St. Thomas — The race to 5G dominance between Verizon, AT&T, T-Mobile and Sprint has taken a new turn. Parent company of T-Mobile, Deutsche Telekom announced a deal is set to purchase Sprint for $26.5 billion — the deal is relatively small compared the whopping $85 billion merger of AT&T and CNN owned Time Warner.
The Department of Justice has sued in response, citing that an AT&T-Time Warner merger would unite the largest distributors of content and one of the biggest producers of content. The consolidation of content and market share could potentially alter an entire industry, prompting regulators to investigate to prevent antitrust violations.
After the destructive Atlantic Hurricane Season, it became clear to some that Sprint had ceded the market, leaving AT&T & VIYA with access to thousands of new customers in the Territory. Senator Janelle K. Sarauw penned letters to both AT&T & Sprint following the hurricanes to ensure that local customers were adequate credited after most networks failed in the Virgin Islands after the storms made landfall.
5G (the successor to 4G LTE), or the fifth generation of wireless technology is expected to hit the U.S. market later this year. Companies have began announcing new network rollouts earlier this year, with AT&T and Verizon taking the lead.
But it’s not all about the money, it’s about something far more interesting: The network!
Both companies, because of their size and influence, have a greater chance at building out a viable 5G network — prompting the T-Mobile Sprint merger after several years of failed talks. Their combined networks could pose a threat to AT&T and Verizon in competitive markets like Puerto Rico and the U.S. Virgin Islands.
What’s most exciting about 5G is how it seeks to connect more devices. 5G is expected to deliver faster internet to smart beacons, smart home devices (like thermostats, refrigerators and smart lights), self-driving cars, cell phones and can even deliver wireless internet service to your home — removing the need for most modems setup by internet service providers.

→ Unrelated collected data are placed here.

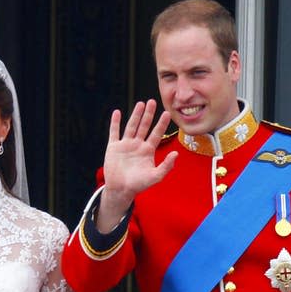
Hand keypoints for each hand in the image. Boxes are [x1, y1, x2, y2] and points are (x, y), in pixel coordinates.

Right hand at [96, 100, 177, 231]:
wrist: (120, 189)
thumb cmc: (138, 185)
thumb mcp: (155, 176)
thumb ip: (166, 166)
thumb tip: (176, 154)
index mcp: (148, 151)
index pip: (156, 134)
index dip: (161, 124)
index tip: (166, 113)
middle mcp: (137, 145)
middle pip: (144, 126)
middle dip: (149, 115)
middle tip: (153, 102)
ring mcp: (125, 145)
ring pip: (131, 126)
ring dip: (136, 115)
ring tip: (140, 104)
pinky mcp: (114, 147)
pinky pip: (114, 132)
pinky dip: (115, 123)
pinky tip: (117, 112)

State of the Territory reported in April that a new 5G network in the Virgin Islands could benefit consumers and boost prospects for businesses considering to set up shop in the Territory. 5G will bring improved wireless network technology, and is similar to 4G LTE.
The Death of 4G
A worldwide 5G rollout would mean that VIYA’s new 4G LTE network — the one they have been heavily marketing since last October — is already becoming obsolete. Average 4G LTE speeds in the United States sit at 10 mbps, while 5G networks delivered speeds exceeding 1gbps to customers (wirelessly). With 1gbps speeds, you could download all 8 installments of the Harry Potter cinematic universe in under 10 seconds — that’s almost 10 gigabits of data.
Carriers, internet providers and the Virgin Islands government have not announced plans for new 5G network in the Territory. T-Mobile with be the name of the combined company.